Please copy the part of the horsemeat text starting at "And that’s what" and ending at "a full-fledged vegetarian.", keeping every word unchanged.

++++ Source text ++++

I think what shocks the French more than the actual ingesting of horse is the defrauding of consumers through false and inaccurate labeling on frozen food boxes. I mean, they eat snails, frogs’ legs, brains, blood pudding and pigs trotters. Why would eating horsemeat set them aquiver?

When I first came to France to study French at Paul Valery University in the sunwashed city of Montpellier, I ate horsemeat. Unwittingly, of course. It was served to me one night in the guise of a hamburger. At the end of the meal the hostess asked me how I liked the meat. I said that it was good, but it had an odd sweetish flavour. Everyone at the table laughed and I was told that I had just eaten horsemeat. I was not amused.

And that’s what this current food fraud scandal is all about: we’ve been unwittingly eating it, thinking it was certified beef. When you go to the supermarket to buy a box of frozen lasagna or spaghetti bolognese and it’s written clearly on the box “100% French beef“, that’s what you expect to be eating. You might imagine contented cattle loafing in a sun-dappled Limousin valley and grazing on grass. What a shock to discover that what you’re really eating is bits of carcass from a sorry old horse that was slaughtered in an abattoir in Romania!!

That’s it, I’m becoming a full-fledged vegetarian.

A survey was conducted to determine the five biggest horsemeat-consuming countries: they are China, Mexico, Russia, Italy, and Kazakhstan. Italy! I was in Bologna over Christmas a few years ago.  I wonder if those numerous plates of spaghetti Bolognese I scarfed down was full of horse? The British newspaper, The Daily Mail, reported that every year 100,000 live horses are transported into and around the European Union for human consumption, mainly to Italy but also to France and Belgium. From where do these live horses come?

++++ Supplied data ++++

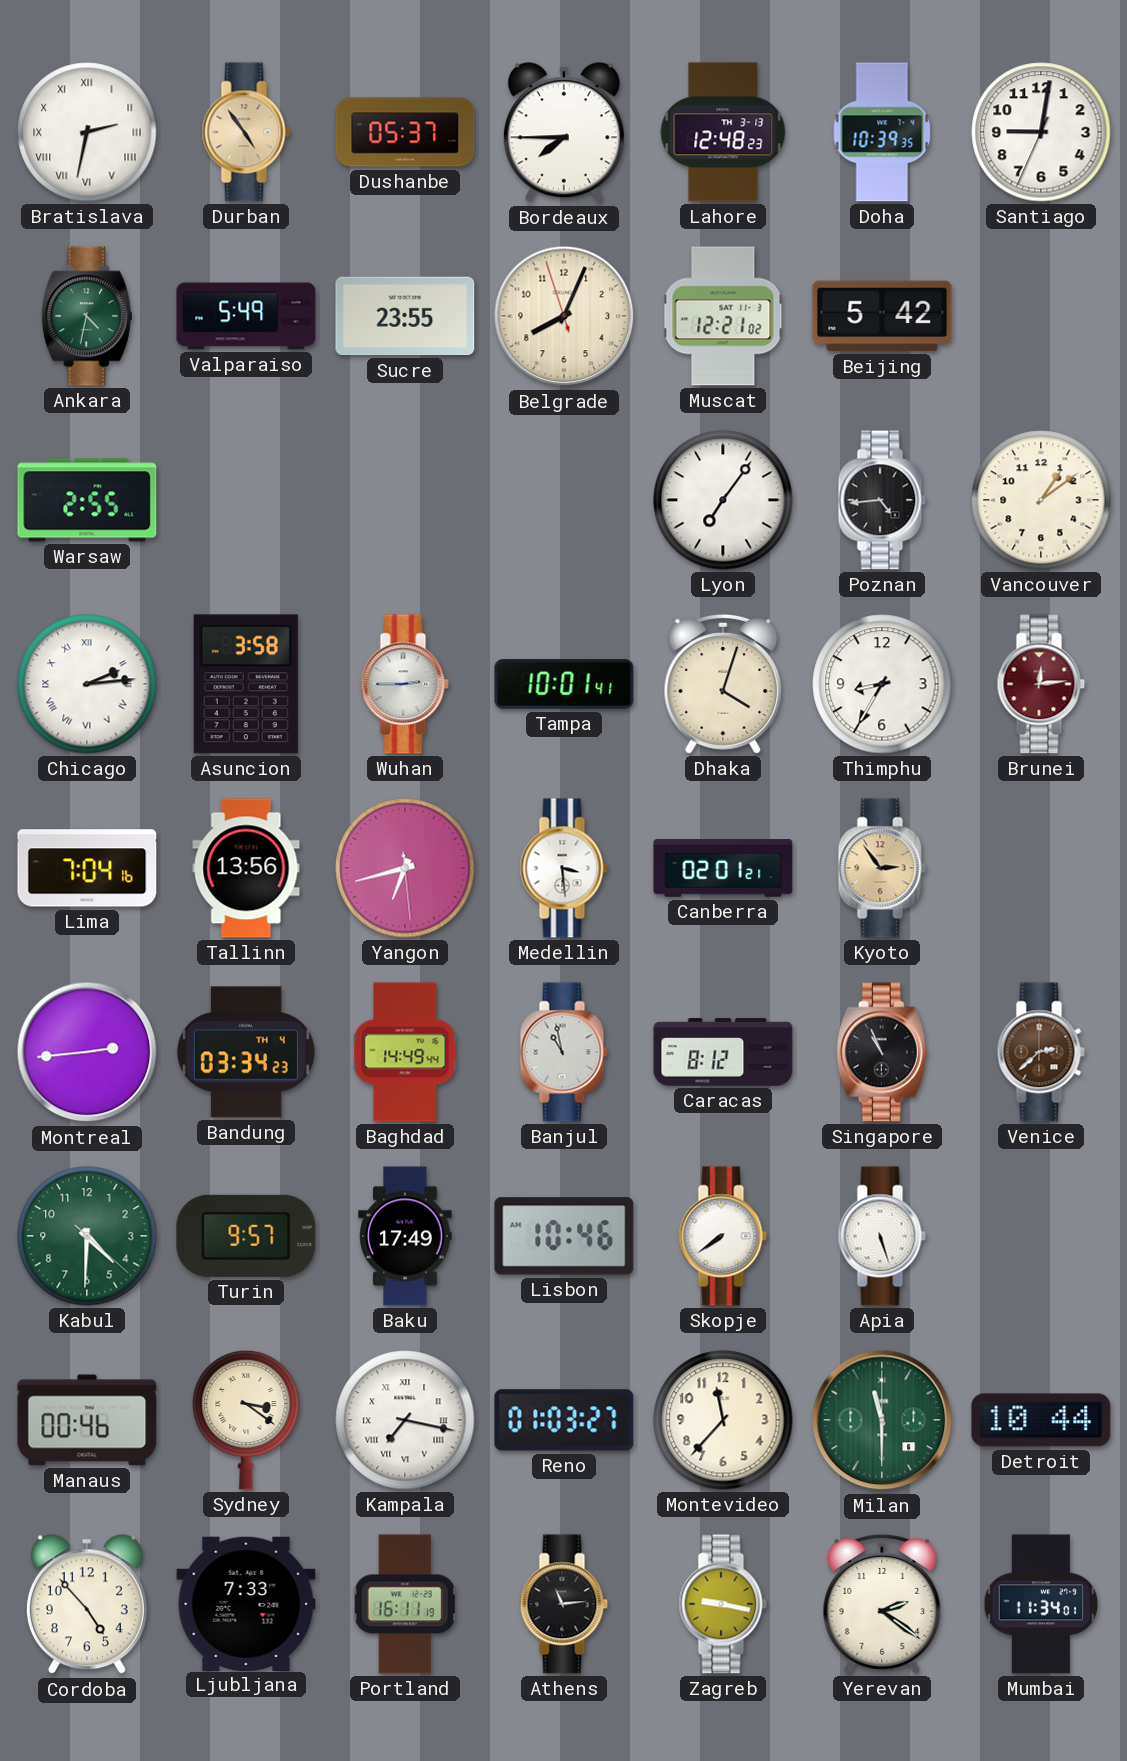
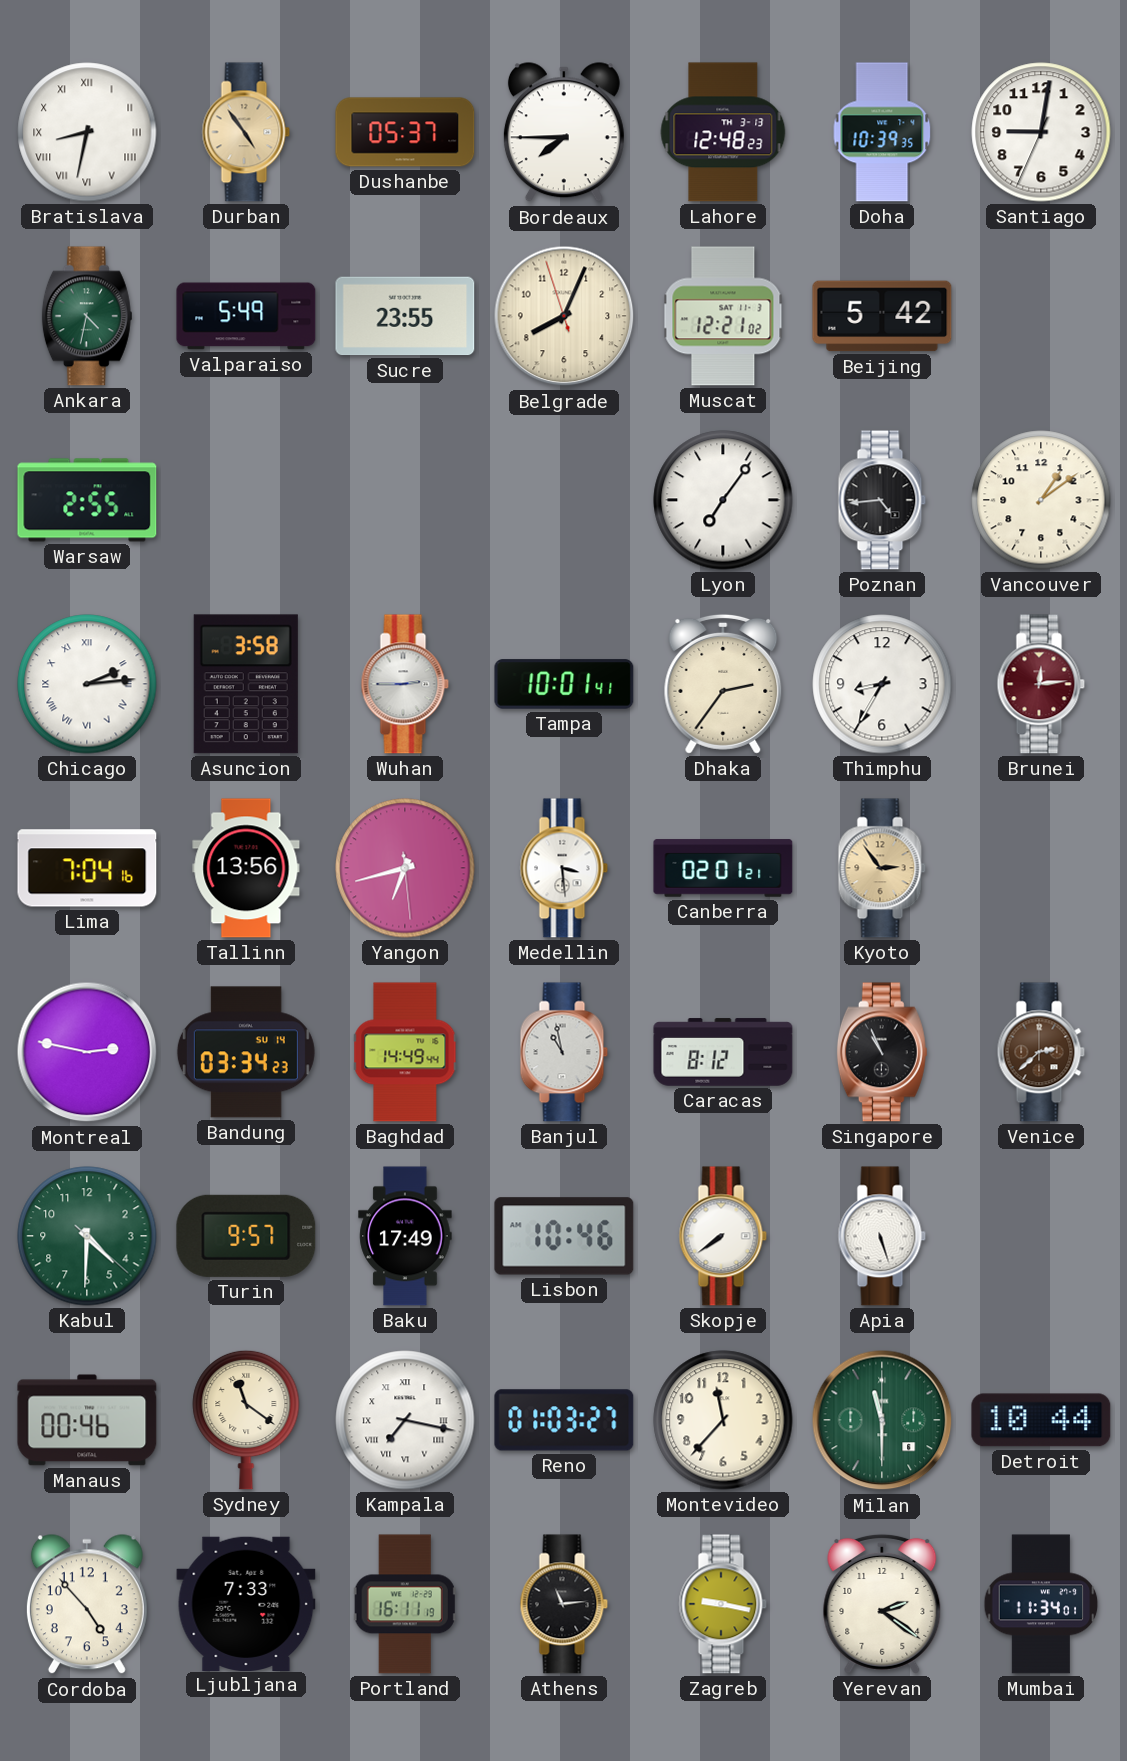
Bratislava: 2:32 -> 8:32
Dhaka: 4:03 -> 2:36
Montreal: 2:44 -> 2:47
Bandung date: TH 4 -> SU 14
Sydney: 3:21 -> 11:21
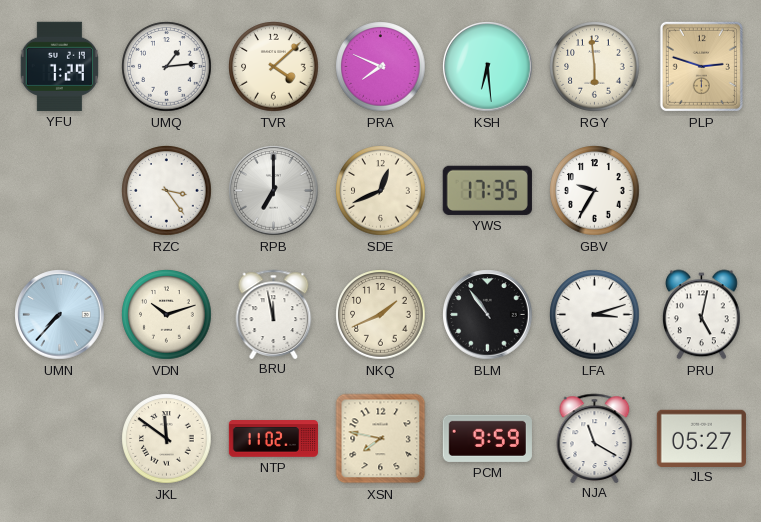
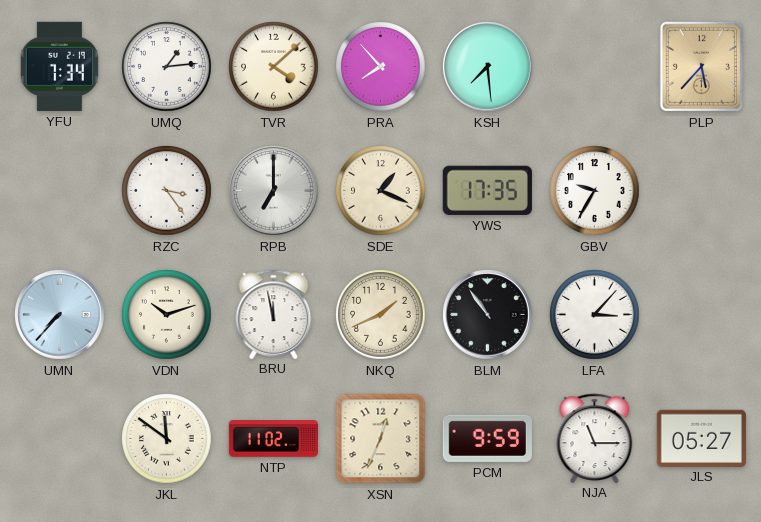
YFU: 7:29 -> 7:34
PRA: 7:49 -> 7:53
KSH: 6:29 -> 7:29
RGY: 5:59 -> none
PLP: 2:48 -> 5:37
SDE: 12:41 -> 1:19
LFA: 3:12 -> 3:07
PRU: 5:02 -> none
XSN: 7:47 -> 12:34
NJA: 11:20 -> 11:15
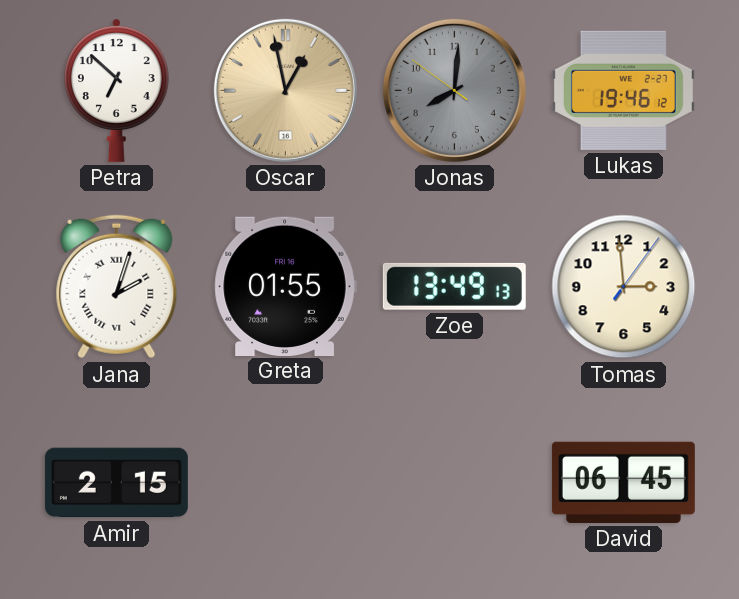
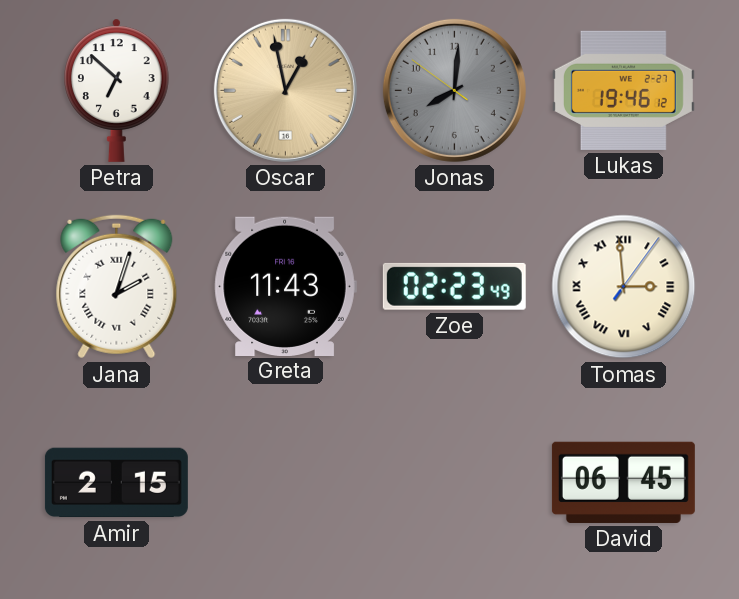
Greta: 01:55 -> 11:43
Zoe: 13:49 -> 02:23
Tomas numerals: Arabic -> Roman
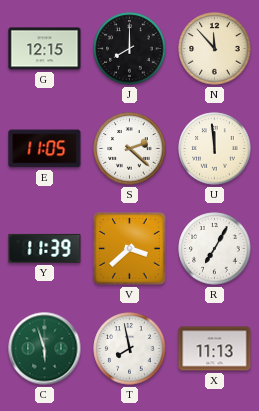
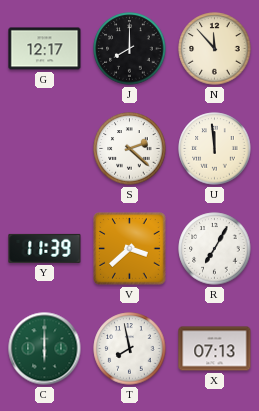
G: 12:15 -> 12:17
E: 11:05 -> none
C: 5:57 -> 6:00
X: 11:13 -> 07:13
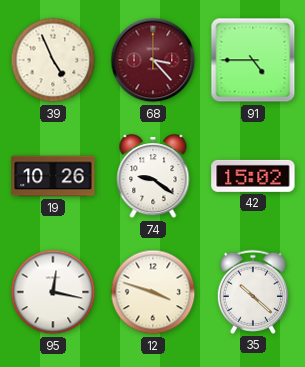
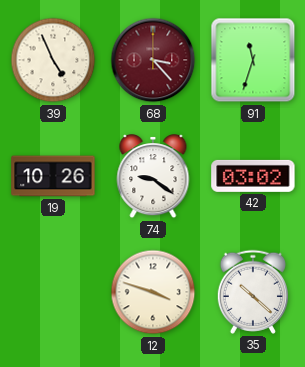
91: 4:45 -> 11:33
42: 15:02 -> 03:02
95: 12:17 -> none
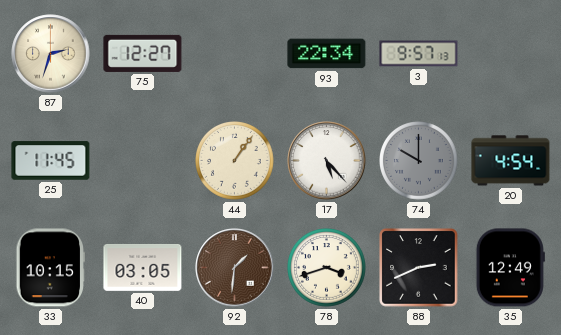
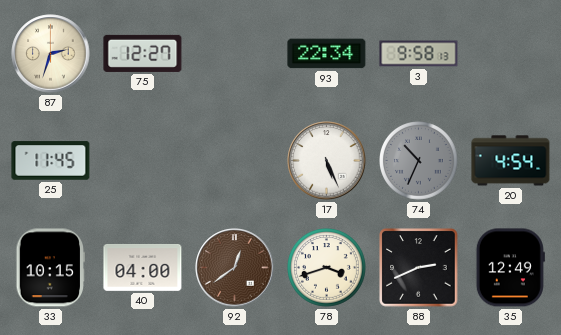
3: 9:57 -> 9:58
44: 1:06 -> none
17: 5:23 -> 5:26
74: 10:00 -> 10:34
40: 03:05 -> 04:00
92: 1:31 -> 12:39
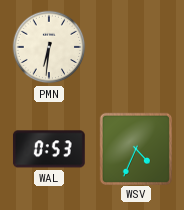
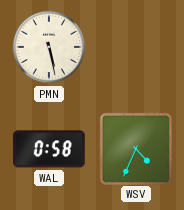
PMN: 6:31 -> 5:28
WAL: 0:53 -> 0:58
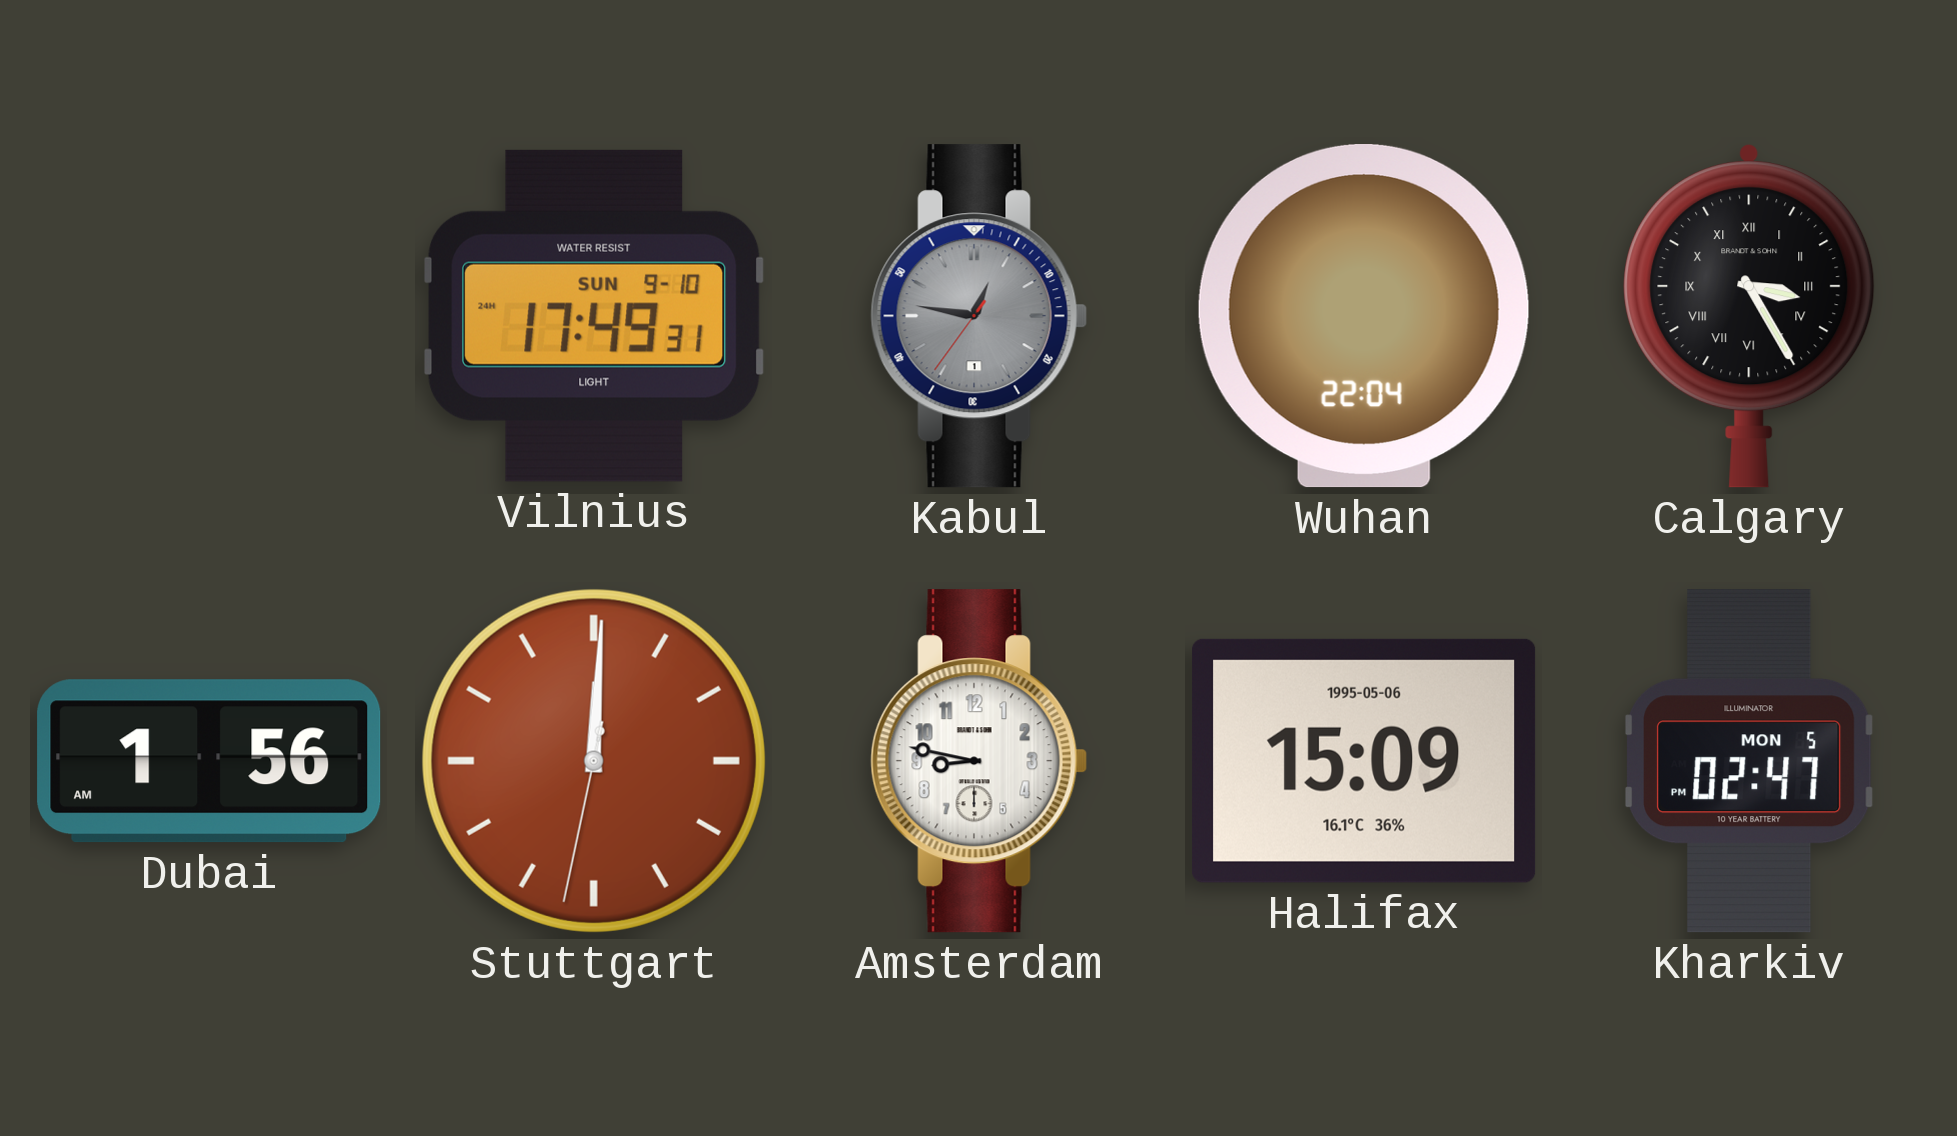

++++

*Result of this exercise*:
And that’s what this current food fraud scandal is all about: we’ve been unwittingly eating it, thinking it was certified beef. When you go to the supermarket to buy a box of frozen lasagna or spaghetti bolognese and it’s written clearly on the box “100% French beef“, that’s what you expect to be eating. You might imagine contented cattle loafing in a sun-dappled Limousin valley and grazing on grass. What a shock to discover that what you’re really eating is bits of carcass from a sorry old horse that was slaughtered in an abattoir in Romania!!

That’s it, I’m becoming a full-fledged vegetarian.